Relations between Brussels and Rome, which is traditionally staunchly pro-EU, have been further strained by deep divisions over how to try and restore the economy once the crisis is over.

Italy has called for the creation of “corona bonds” - joint debt issued to member states of the EU which would help finance the battle against the virus and help the recovery of the bloc's economies.

Giuseppe Conte, the prime minister, warned last week that without greater solidarity, the EU could collapse. “If we do not seize the opportunity to put new life into the European project, the risk of failure is real,” he said.

But Germany and the Netherlands opposed the idea, saying they did not want to underwrite the debt of other countries.

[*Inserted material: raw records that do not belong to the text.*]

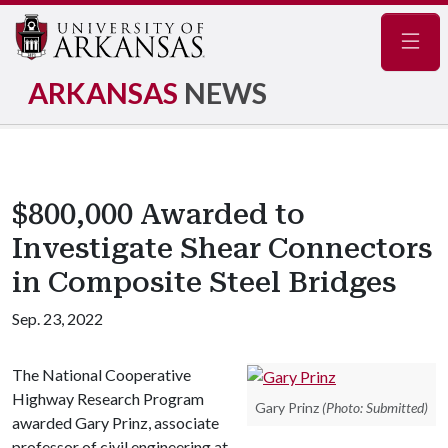
Navig
ARKANSAS
NEWS
$800,000 Awarded to
Investigate Shear Connectors
in Composite Steel Bridges
Sep. 23, 2022
The National Cooperative
Highway Research Program
Gary Prinz
(Photo: Submitted)
awarded Gary Prinz, associate
professor of civil engineering at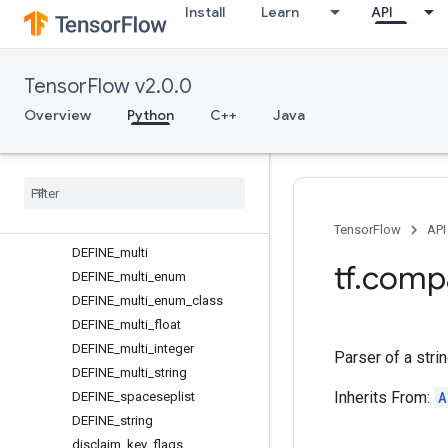
Install
Learn
API
declare_key_flag
DEFINE
DEFINE_alias
TensorFlow v2.0.0
DEFINE_bool
DEFINE_enum
Overview
Python
C++
Java
DEFINE_enum_class
DEFINE
_
flag
DEFINE
_
float
DEFINE
_
integer
DEFINE
_
list
TensorFlow
API
DEFINE
_
multi
tf
.
comp
DEFINE
_
multi
_
enum
DEFINE
_
multi
_
enum
_
class
DEFINE
_
multi
_
float
DEFINE
_
multi
_
integer
Parser of a stri
DEFINE
_
multi
_
string
Inherits From:
A
DEFINE
_
spaceseplist
DEFINE
_
string
disclaim
_
key
_
flags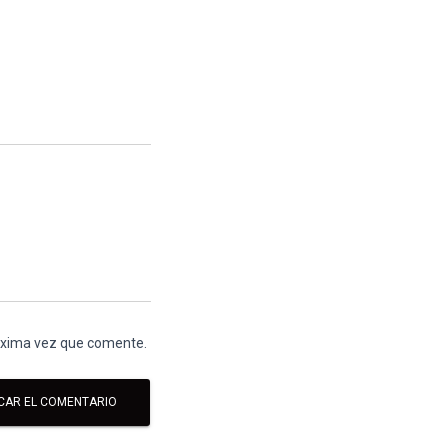
róxima vez que comente.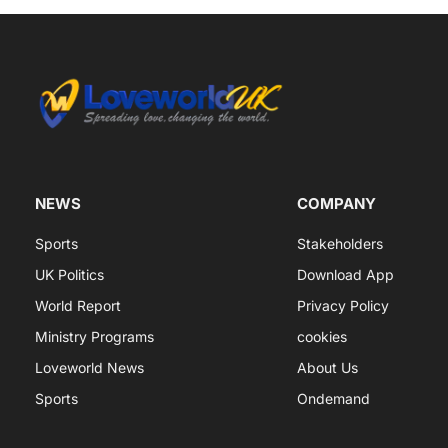
NEWS
COMPANY
Sports
Stakeholders
UK Politics
Download App
World Report
Privacy Policy
Ministry Programs
cookies
Loveworld News
About Us
Sports
Ondemand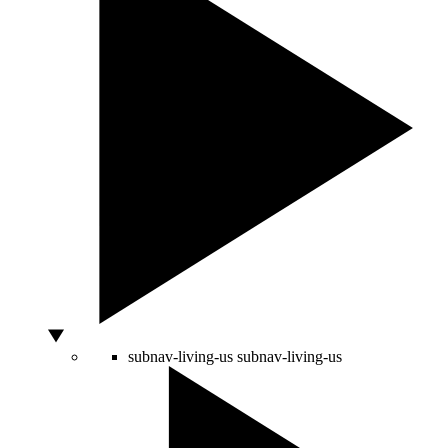
subnav-living-us
subnav-living-us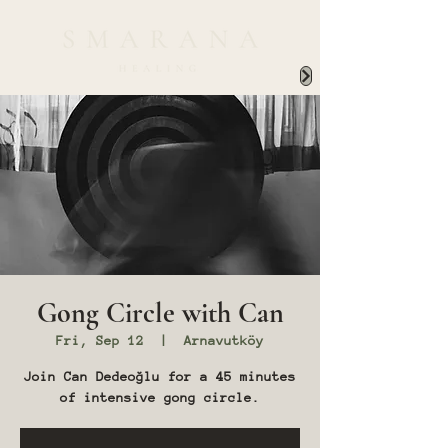
Gong Circle with Can
Fri, Sep 12
  |  
Arnavutköy
Join Can Dedeoğlu for a 45 minutes
of intensive gong circle.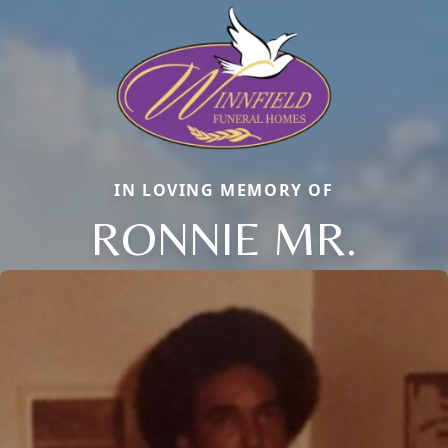
IN LOVING MEMORY OF
RONNIE MR.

The row exposed long-standing divides between frugal northern countries and southern member states that are characterised as fiscally imprudent.

The Netherlands’ foreign minister was forced to apologise after asking why Italy had not saved up money for a crisis when times were better.

Mrs von der Leyen took a veiled swipe at politicians who have warned that the coronavirus pandemic could destroy the EU.

“There are still some who want to point fingers or deflect blame. And there are others who would rather talk like populists than tell unpopular truths. To this, I say stop. Stop and have the courage to tell the truth.”

One of those populists is Matteo Salvini, the leader of the hard-Right League party and de facto leader of the opposition, who was unimpressed by the mea culpa from Brussels.

“It’s not enough – apologies, a smile and a couple of pats on the back are not enough,” he said. “Italy has poured €140 billion into the coffers of the EU, with that money going to other countries to sustain their industry, agriculture and tourism.”

But Luigi di Maio, Italy’s foreign minister, welcomed the apology. The admission was “an important act of truth,” he said. “The EU should have the courage to defend and protect its peoples. We need a more supportive Europe.”